This means ten of the largest schools in Georgia will lose more than $180 million in revenue, according to Atlanta Business Chronicle research.
A Chronicle analysis of about 800 U.S. colleges and universities nationwide found that roughly a quarter of student-related revenue, about $44 billion in payments during the 2018 fiscal year, came from “auxiliary enterprises,” meaning goods and services sold to students and faculty. The majority of that revenue came from housing and food services for on-campus residents, according to data provided by the U.S. Department of Education. (This research did not include Kennesaw State University nor the University of North Georgia.)

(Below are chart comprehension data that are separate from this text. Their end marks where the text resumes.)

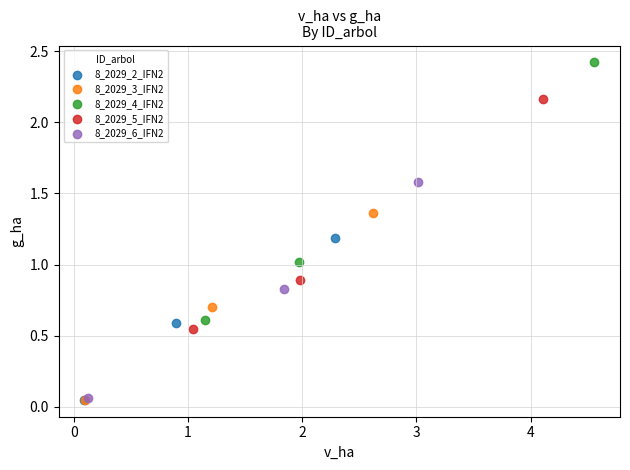

Which series reaches the maximum Y coordinate?

8_2029_4_IFN2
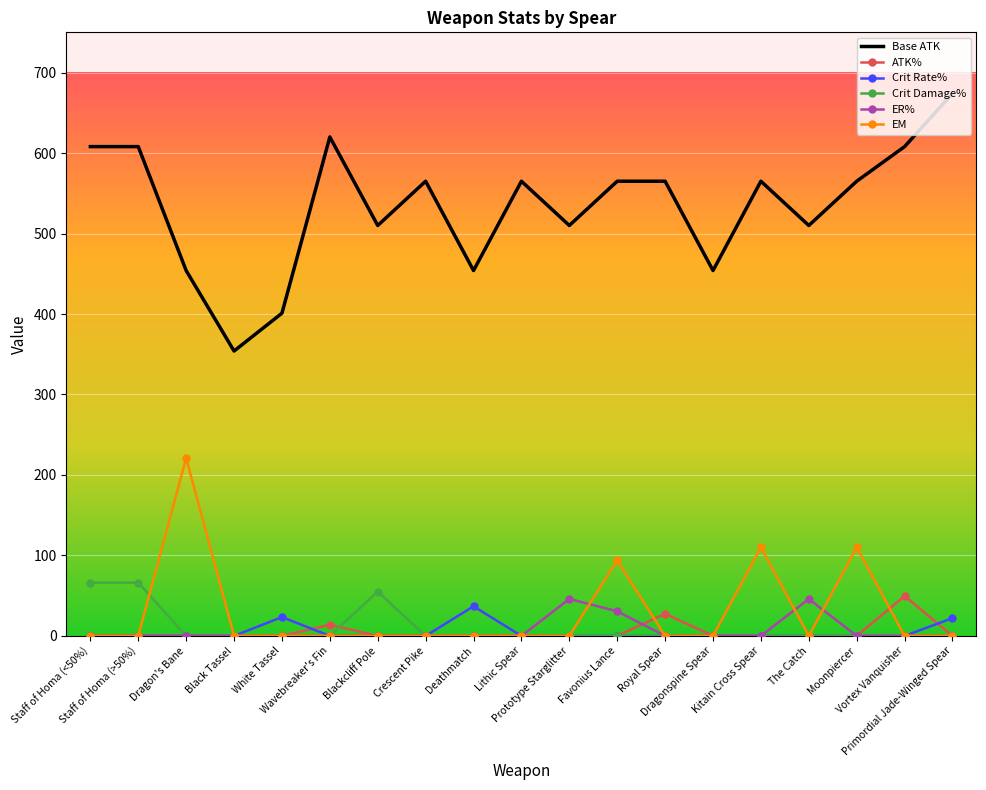

Is it true that ATK% equals 34.3 at Kitain Cross Spear?

False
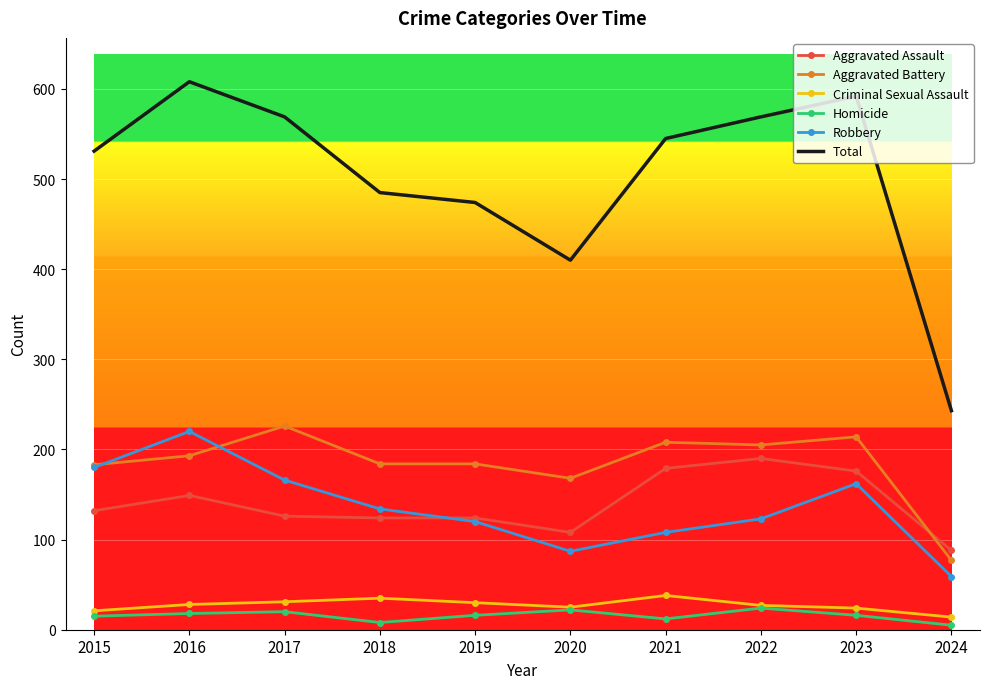

What is the spread (max minus min) of values at 2019?

458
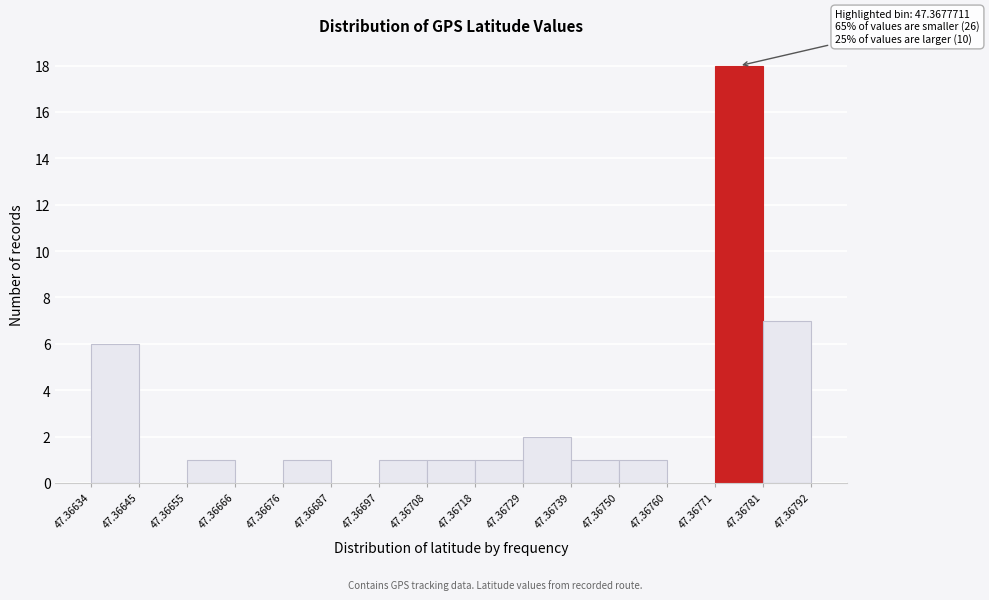

Over which range of the x-axis is the bar tallest?

47.36771 to 47.36781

The University of Georgia in Athens, the state’s largest higher education institution, will pay back nearly $50 million in estimated refunds, which it began issuing this week. The school receives the most income in the state from these “auxiliary enterprises,” which total nearly $200 million.
Georgia Tech will issue the second-largest refund in the state with nearly $30 million returning to students. GSU and Emory will both lose about $16.5 million in estimated refunds.
Georgia Southern University in Statesboro will have the third-largest loss in the state, refunding more than $25 million to students. Savannah College of Art and Design in Savannah comes in fourth with more than $18 million in estimated refunds.
The University of West Georgia in Carrollton will pay students back nearly $11.3 million, while Valdosta State University in Valdosta will lose more than $8.6 million in revenues. Georgia Gwinnett College in Lawrenceville will lose more than $4.2 million and Columbus State University in Columbus will return nearly $2.6 million in estimated refunds.